Here at Garage Grown Gear, we’re an office full of geeky ultrarunners. We no longer raise an eyebrow when someone mentions running up a 4,000-foot mountain ... three times in the same day. And we routinely find ourselves rubbing shoulders at local trail races.
No surprise then that Territory Run Co. and the message from founder Brett Farrell on why we should try running without a watch resonated with us, big time. We’re super thrilled to share this guest post and video from Brett. And, if you find yourself wanting to head out for a run after reading this, don’t worry. That’s the point.
Have you noticed how running is portrayed in the mainstream media? It is all about pain and exercise, work and struggle. You are supposed to work harder, sweat your brains out, turn your body into a photoshopped model, and do it all faster than you did yesterday.
When you get back from your run, you can post it on an app and see exactly how fast or slow you are compared to everyone else in the world. Race everything. And there is something to all this - running can be hard work, and it is empowering to push through the pain and discomfort and sweat. It’s this bad ass thing that you do, and you should be proud of it.
I ran in high school, and I remember this quote I had up on my wall: “Pain is temporary, Pride is forever.” Oh and I was proud. But that isn’t the whole story.
A few months before I started Territory, I quit my job and took a road trip across the US. I didn’t have a specific direction. I was just running in cool places and meeting new people.
I was drained from a job that took too much and gave too little, and I needed to escape for a while. Near the beginning of that road trip, I drove into Salt Lake City. I remember seeing this big grassy mountain from a distance, and thinking wow that looks like a cool place to run.

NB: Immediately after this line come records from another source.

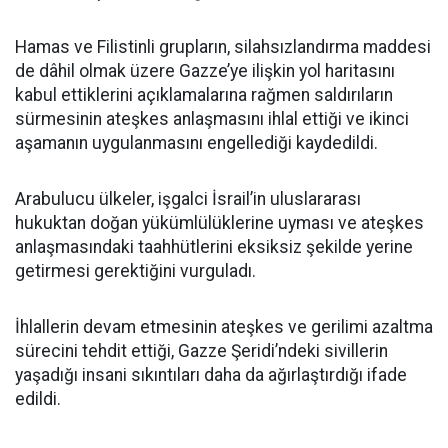
Hamas ve Filistinli grupların, silahsızlandırma maddesi
de dâhil olmak üzere Gazze’ye ilişkin yol haritasını
kabul ettiklerini açıklamalarına rağmen saldırıların
sürmesinin ateşkes anlaşmasını ihlal ettiği ve ikinci
aşamanın uygulanmasını engellediği kaydedildi.
Arabulucu ülkeler, işgalci İsrail’in uluslararası
hukuktan doğan yükümlülüklerine uyması ve ateşkes
anlaşmasındaki taahhütlerini eksiksiz şekilde yerine
getirmesi gerektiğini vurguladı.
İhlallerin devam etmesinin ateşkes ve gerilimi azaltma
sürecini tehdit ettiği, Gazze Şeridi’ndeki sivillerin
yaşadığı insani sıkıntıları daha da ağırlaştırdığı ifade
edildi.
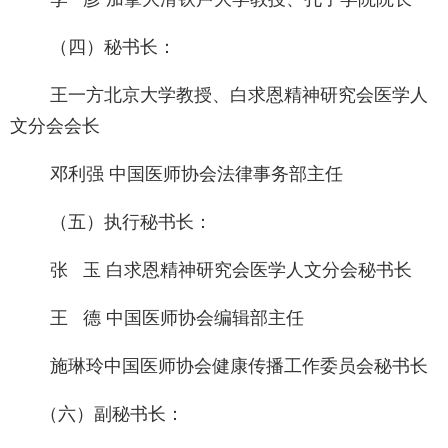
（四）秘书长：
王一方北京大学教授、白求恩精神研究会医学人
文分会会长
邓利强 中国医师协会法律事务部主任
（五）执行秘书长：
张 玉 白求恩精神研究会医学人文分会秘书长
王 德 中国医师协会编辑部主任
施琳玲中国医师协会健康传播工作委员会秘书长
（六）副秘书长：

So I started driving towards it. No GPS, no map, just this mountain in the distance, and the roads I was guessing would take me there. They did. I reached the base, found a trail, threw on some shorts and a tee, and ran up that mountain. I had never done anything like that before.
And yes, the run was hard. It was a mountain, and it was a struggle to get to the top. But what stands out to me in that experience was the feeling of absolute freedom.
Of seeing a mountain you want to run up, finding a trail, and just doing it. No watch, no map, no logistics, no cell phone. Just you and the trail.
I created Territory Run Co. to share this side of the running story. The wild places, the in-between, the friends and escaping all of the noise to find something true out on the trail.
When I got back from that road trip I set up a website and started Territory with one t-shirt design. That first design along with all the others that have come out since are focused on the aspect of running I felt on that mountain in Salt Lake; freedom.